Wholesale electricity prices rocket to £2,500 MWh as winter power crunch begins to bite

Electricity grid infrastructureTightening electricity supply and demand margins in recent days have seen considerable spikes in wholesale electricity prices as the electricity market system struggles to meet demand.

This has required significant intervention by the National Grid and the use of strategic reserves not expected to be used in these mild weather conditions.

Power prices reached almost £200/MWh – against a norm of £40-45/MWh – last week as levels of margin tightened noticeably during periods of low wind. On Wednesday prices as high as £2,500/MWh were being accepted to bring additional generation on stream.

These circumstances were the result, not of any reductions in installed capacity within the system as a whole, but rather reduced levels of supply availability, with many power stations opting to keep units offline or at reduced levels of availability, in some cases in order to reduce costs.

Paul Verrill, director of energy sector data analysts Enappsys, commented:This year has so far seen low levels of wholesale power prices and the impact of this has been a reduction in earning potential at generating units. This has prompted decisions to close some of the plants on the periphery of the market.

“Overall, these plants also now have reduced numbers of generating hours for much of the year as renewable generation output has risen and, until now, when margin has been squeezed, the price of wholesale power has not increased to reflect this tightening.

“Ultimately the high prices we have seen in the past couple of days may encourage units to increase their participation in the market, making more of their capacity available, but the main change in the market that will benefit peripheral generators will be a change to system pricing which went live on 5 November.
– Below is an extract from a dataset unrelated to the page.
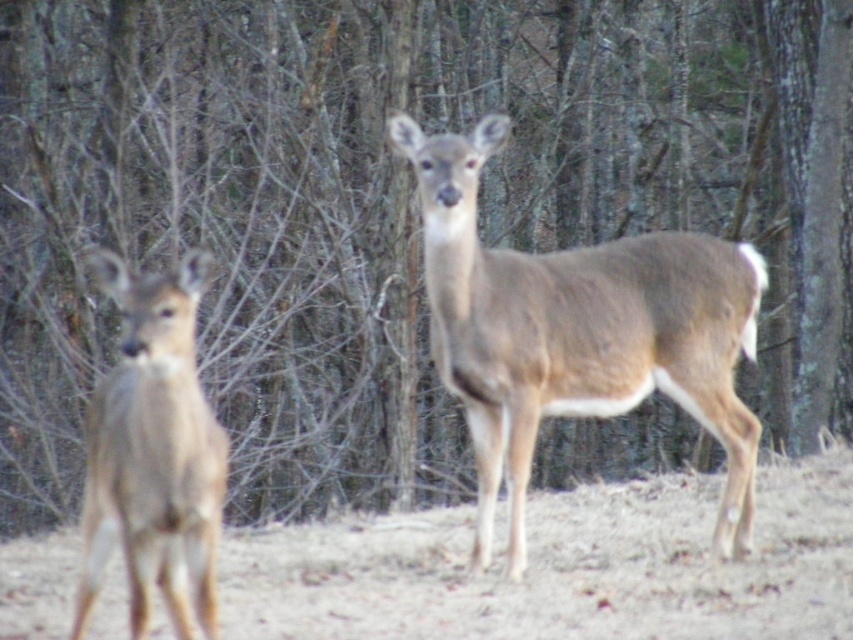
You are a hiker who has spotted two brown fur deer in the forest. You see the brown fur deer at center and the brown fur deer at left. Based on their positions, which deer is closer to you?

The brown fur deer at center is closer to you because it is positioned above the brown fur deer at left, indicating it is in a higher plane and thus nearer in the visual perspective.

You are an animal tracker analyzing the image. You notice a point at coordinates (578, 332). Based on the scene, what animal does this point likely belong to?

The point at coordinates (578, 332) corresponds to the brown fur deer at center.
“This change is specifically designed to bring higher prices into the market during times of peak demand and will hopefully encourage plants considering closure to remain active in the market. It will then be up to these plants to make the most of the opportunities these price and market changes will bring.

“In the medium to long term, without these better market conditions, new build power capacity might simply push those plants that are currently comfortable in the market to the periphery and then potentially out of the market all together.  While the electricity market can only support a certain sized fleet at a sufficient level of run hours, any additional installations will only exacerbate the profitability issues at marginal plants.

“For a number of years the market has been shifting away from a model in which large and efficient power stations deliver power based upon baseload or peak profiles and the growth of renewables has resulted in a more fractured market with a requirement to adapt to changes and account for uncertainties.”

“The issue for the power sector is therefore not necessarily about the need for new capacity, but that the market is moving away from the old base loading model to a more dynamic and flexible system at a time when much of the existing system is still set up for the ‘old world’ system and still in a state of transition.”